Copy out every line of the records in which "controls" can be found.

§ DATA EXTRACT
---
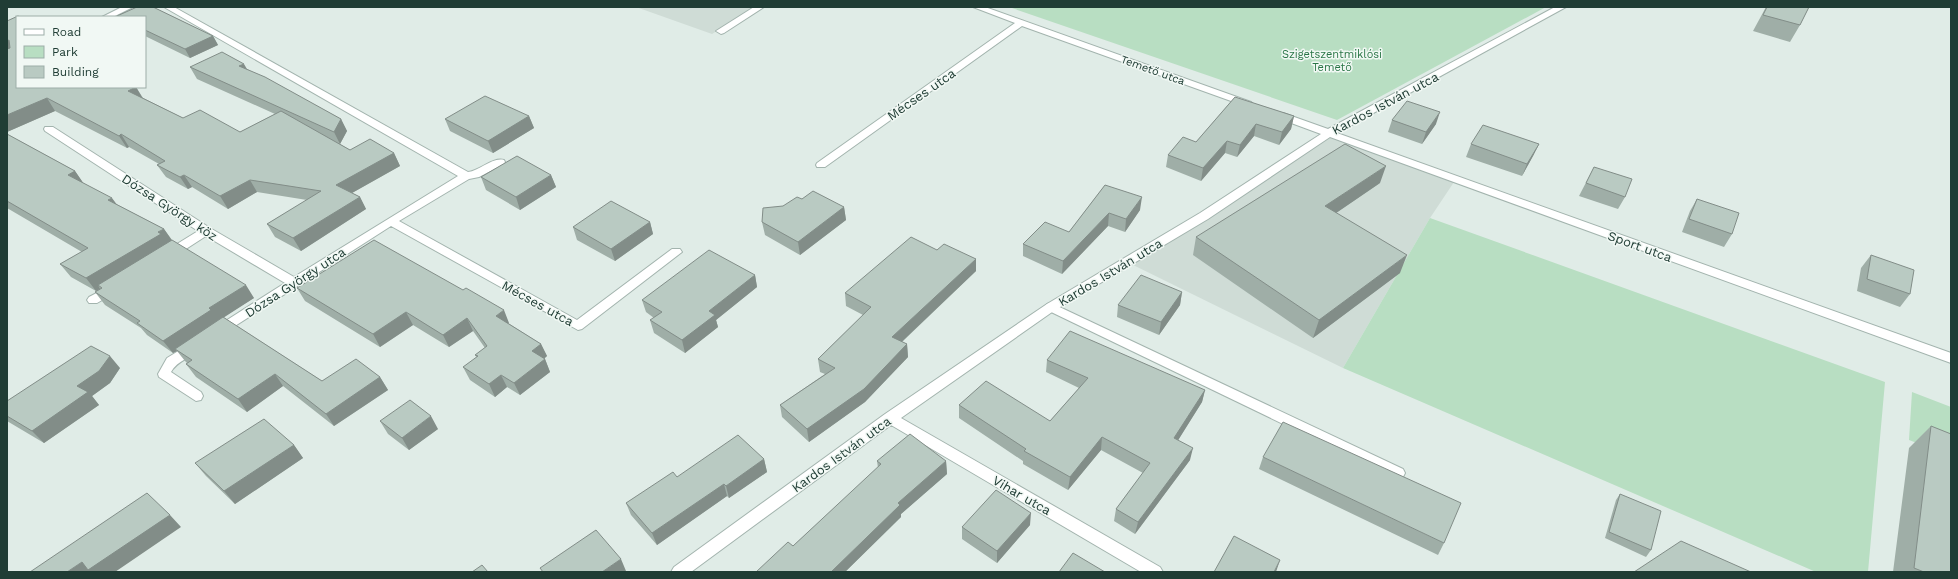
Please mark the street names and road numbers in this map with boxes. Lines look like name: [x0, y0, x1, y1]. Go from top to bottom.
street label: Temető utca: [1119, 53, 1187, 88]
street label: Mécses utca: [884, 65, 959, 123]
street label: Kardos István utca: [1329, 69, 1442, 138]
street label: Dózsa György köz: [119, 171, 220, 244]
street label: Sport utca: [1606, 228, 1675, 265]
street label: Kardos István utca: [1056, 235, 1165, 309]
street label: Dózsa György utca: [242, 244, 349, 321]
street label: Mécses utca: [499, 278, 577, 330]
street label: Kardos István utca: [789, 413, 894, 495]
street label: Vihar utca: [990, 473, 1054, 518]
---
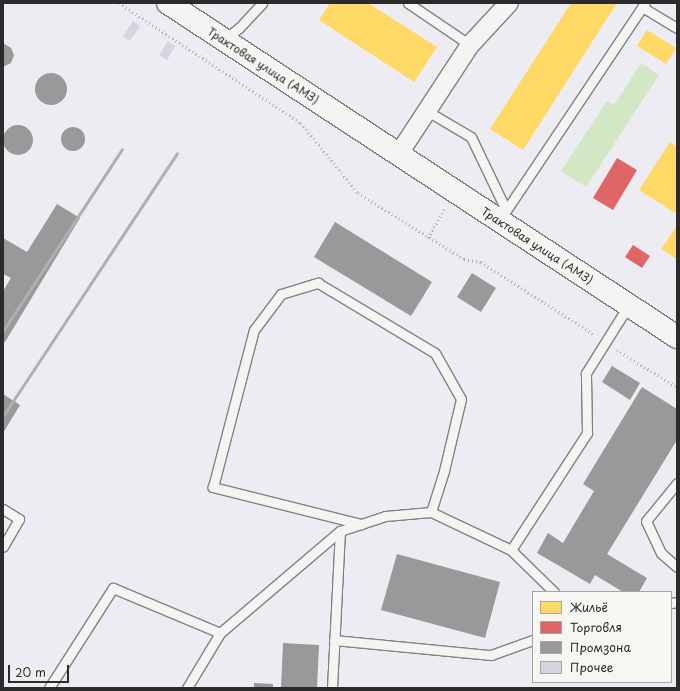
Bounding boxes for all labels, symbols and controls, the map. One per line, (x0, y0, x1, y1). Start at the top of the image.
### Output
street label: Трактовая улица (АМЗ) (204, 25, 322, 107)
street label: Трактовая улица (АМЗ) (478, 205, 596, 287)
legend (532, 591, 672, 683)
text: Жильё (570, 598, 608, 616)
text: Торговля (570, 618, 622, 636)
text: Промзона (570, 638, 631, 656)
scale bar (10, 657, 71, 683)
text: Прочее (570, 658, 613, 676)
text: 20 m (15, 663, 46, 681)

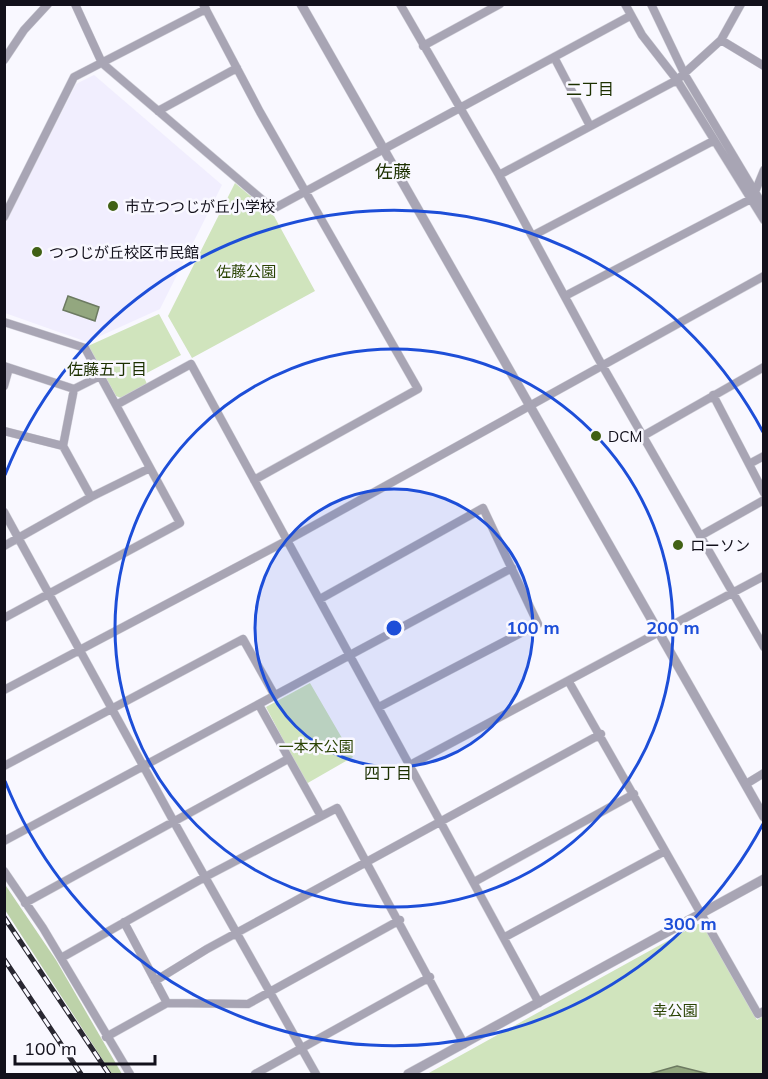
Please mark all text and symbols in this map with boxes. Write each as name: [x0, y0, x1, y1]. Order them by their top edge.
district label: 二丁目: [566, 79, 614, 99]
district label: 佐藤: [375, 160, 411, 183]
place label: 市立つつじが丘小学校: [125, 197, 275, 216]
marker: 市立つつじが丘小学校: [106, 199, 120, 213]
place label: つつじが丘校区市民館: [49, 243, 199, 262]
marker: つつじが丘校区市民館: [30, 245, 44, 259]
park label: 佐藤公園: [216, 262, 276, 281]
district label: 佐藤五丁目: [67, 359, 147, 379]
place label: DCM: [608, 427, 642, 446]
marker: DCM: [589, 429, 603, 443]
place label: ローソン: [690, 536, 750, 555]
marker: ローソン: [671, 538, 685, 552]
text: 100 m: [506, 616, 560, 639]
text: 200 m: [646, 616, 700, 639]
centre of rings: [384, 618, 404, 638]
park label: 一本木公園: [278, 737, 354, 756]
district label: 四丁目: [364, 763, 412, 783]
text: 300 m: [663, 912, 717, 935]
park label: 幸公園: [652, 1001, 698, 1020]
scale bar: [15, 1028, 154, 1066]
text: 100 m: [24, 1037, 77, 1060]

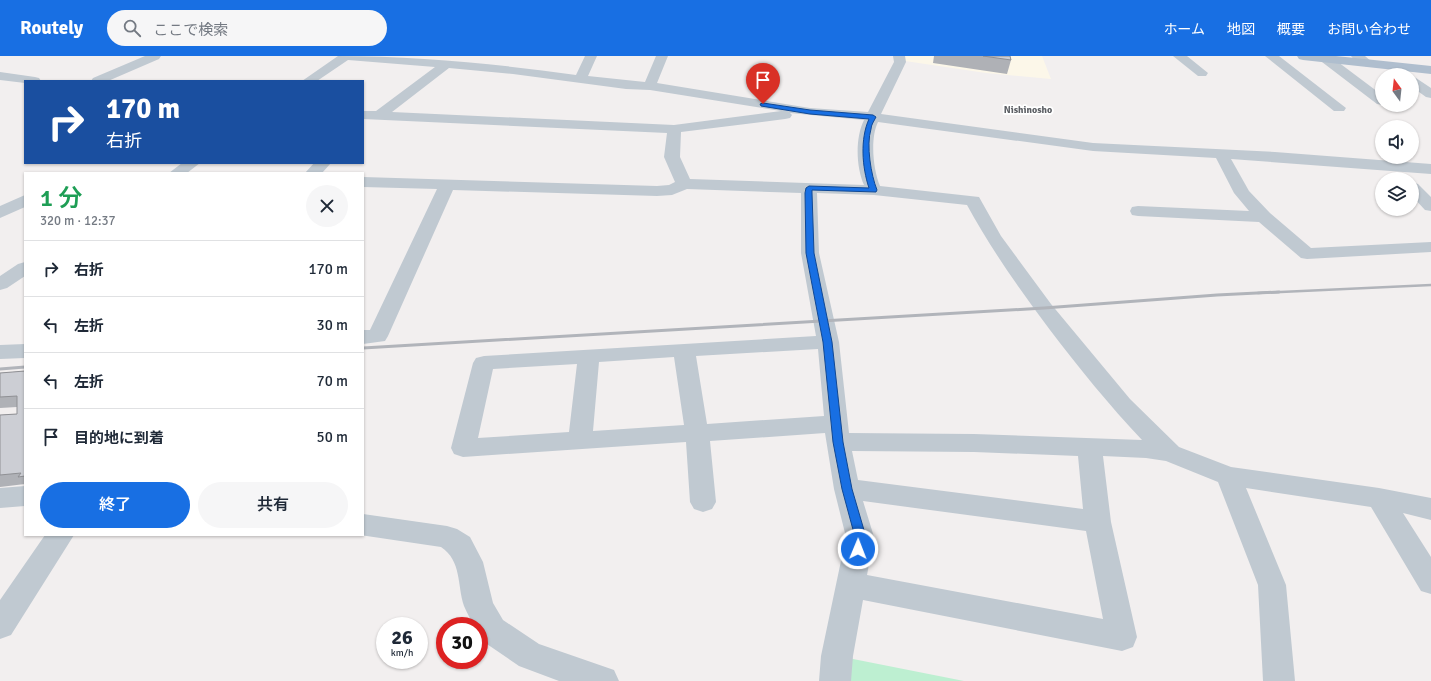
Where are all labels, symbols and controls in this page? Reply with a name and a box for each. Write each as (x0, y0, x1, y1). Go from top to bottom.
---
§ RESULT FOR THIS EXERCISE
Bounding boxes for all labels, symbols and controls, the map. One per line, (x0, y0, x1, y1). Start at the top of the image.
Where are all labels, symbols and controls in this page? Reply with a name and a box for each. Write each as (x0, y0, x1, y1). Go from top to bottom.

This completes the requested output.